- Tuesday, August 4, 2015

It’s a bit much to endure the national media speculating for the last couple of weeks about whether Donald Trump will turn the Republican primary contest into an unserious reality television show. Most of them, we can be sure, would like nothing better. Unserious is what they feed on.

This is the press that spent the last week obsessing over Cecil the lion, of whom most had never before heard of. Yes, Cecil’s death was cruel and unnecessary, and his hunters should be punished. But in a week filled with press reports examining every conceivable angle of this unimportant story: What will become of Cecil’s cubs? What of his brother, Jericho? Will they have enough giraffe for dinner? What will happen to the dentist? His guides? Shouldn’t every airline stop carrying wild game trophies? Consider what else the press might have devoted its energies to.

Last week came the release of the fourth video revealing Planned Parenthood executives trafficking in baby parts. In that video, a doctor sorts through carefully dissected pieces of aborted babies, saying, “Oh, look, here’s some organs for you. They’re all attached. Here’s a stomach, heart, kidney, adrenal …” She goes on to say that “when you get to 17 or 18 weeks—’cause we do some of those … we’d have to do a little bit of training with the providers or something to make sure they didn’t crush.”

Adam Smith observed of human nature that most of us would lose more sleep over the loss of our own little finger than we would the loss of millions of lives in distant China. It’s society, he said, that corrects this self-centeredness and redirects it to better ends. But what would Smith make of a society outraged by the loss of an animal in Africa, and numb to the killing of millions of our own babies, themselves not much bigger than a little finger?

Our unserious press investigates Marco Rubio’s four speeding tickets in 20 years and forces Scott Walker to say whether he thinks President Obama is a Christian — but never demands that Hillary Clinton say if she thinks it’s OK to harvest baby parts and sell them.
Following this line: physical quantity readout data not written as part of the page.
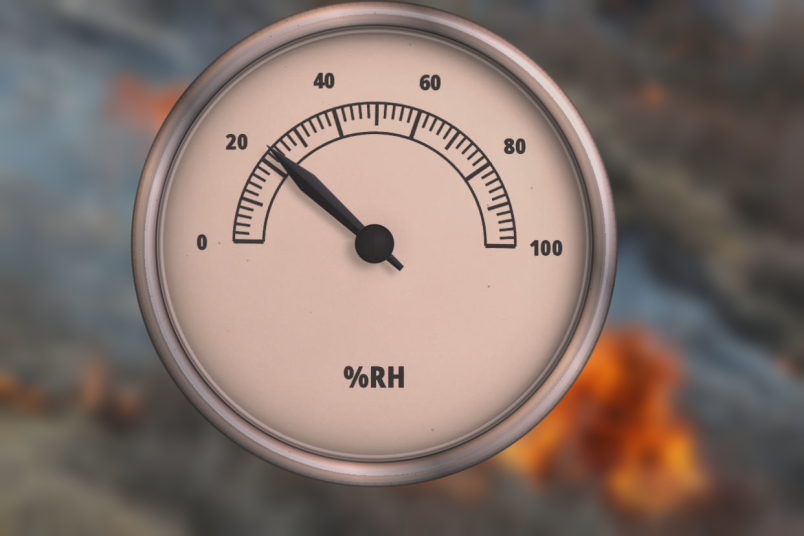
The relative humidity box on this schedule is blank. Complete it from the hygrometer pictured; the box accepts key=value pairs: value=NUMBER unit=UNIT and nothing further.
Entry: value=23 unit=%
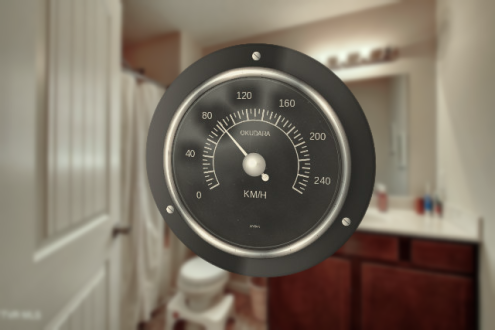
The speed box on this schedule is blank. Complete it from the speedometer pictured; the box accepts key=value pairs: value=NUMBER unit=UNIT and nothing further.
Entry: value=85 unit=km/h
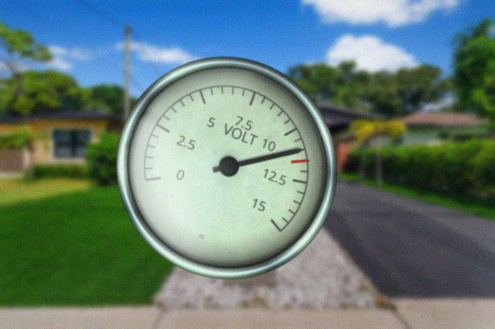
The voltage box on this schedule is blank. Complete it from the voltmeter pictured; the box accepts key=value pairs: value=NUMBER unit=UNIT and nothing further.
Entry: value=11 unit=V
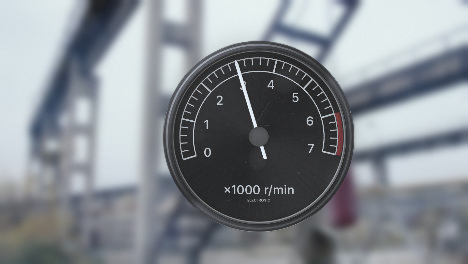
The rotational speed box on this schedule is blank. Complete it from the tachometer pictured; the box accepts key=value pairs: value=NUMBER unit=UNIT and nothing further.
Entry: value=3000 unit=rpm
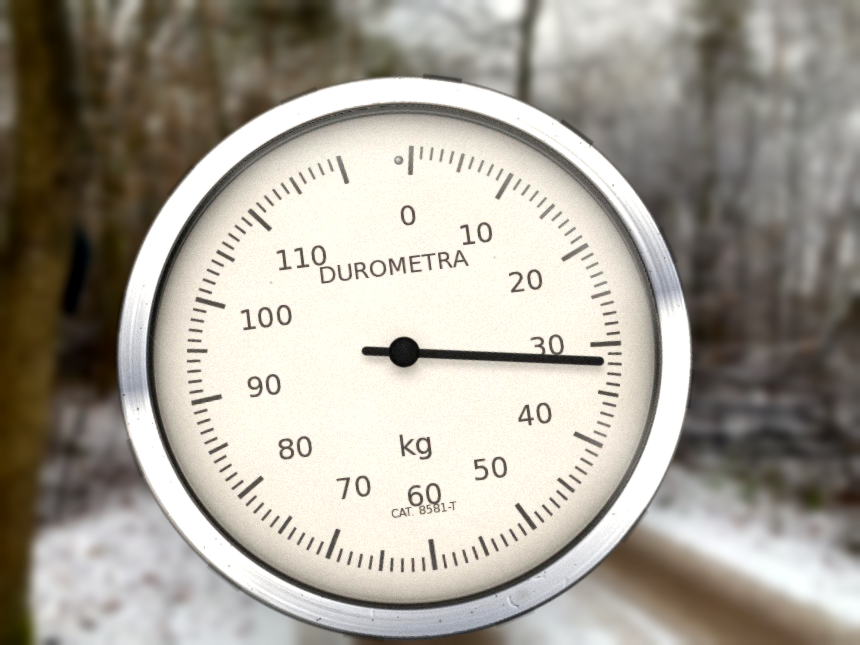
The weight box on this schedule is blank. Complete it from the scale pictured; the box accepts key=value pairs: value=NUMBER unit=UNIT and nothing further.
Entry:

There’s more interest in the gender assertions of B-list celebrities than in the very real possibility that the Democratic frontrunner for president could be charged with stealing hundreds of classified documents. And there’s more interest in the hacked photos of a few movie stars than in the government losing tens of millions of federal background checks and security clearance records to the Chinese.

The press spent months developing what turned out to be a completely false narrative of the events in Ferguson, Missouri. Meanwhile, there are real crises: Many innocent blacks are killed every day by criminals, and millions more live in poverty. The press scarcely covers these tragedies, and never declares them cause for a national conversation.

The Justice Department sent dozens of agents to Ferguson and produced a 102-page report on the police department’s emails after an officer shot a violent man in self-defense. How many agents has the Department of Justice sent to Chappaqua? How long will its report on Hillary’s emails be? Where is the reporter who’s asked these questions?

The unserious press is eager for Jeb Bush to tell us whether he’d have gone to war in Iraq as his brother did 12 years ago, knowing what he knows now. When was the last time a reporter asked President Obama if he still thinks it would have been wise to go to war in Syria (as Obama himself attempted two years ago), knowing what he knows now? Or if the president still thinks he was right to withdraw U.S. forces from Iraq, knowing what he knows now?

A lane closure on the George Washington Bridge is said to disqualify a candidate for the presidency more than accepting millions of dollars from brutal dictatorships. And Donald Trump is unserious?

Make no mistake. The reason Mr. Trump will be center stage Thursday night isn’t just because he’s an entertainer. It’s because much of the country knows the political press and the Washington elite views itself as Cecil the lion and the Republican field as antelopes on the Serengeti. They can see Mr. Trump is waving red meat for the media beast … and they’re eager to see where he takes it.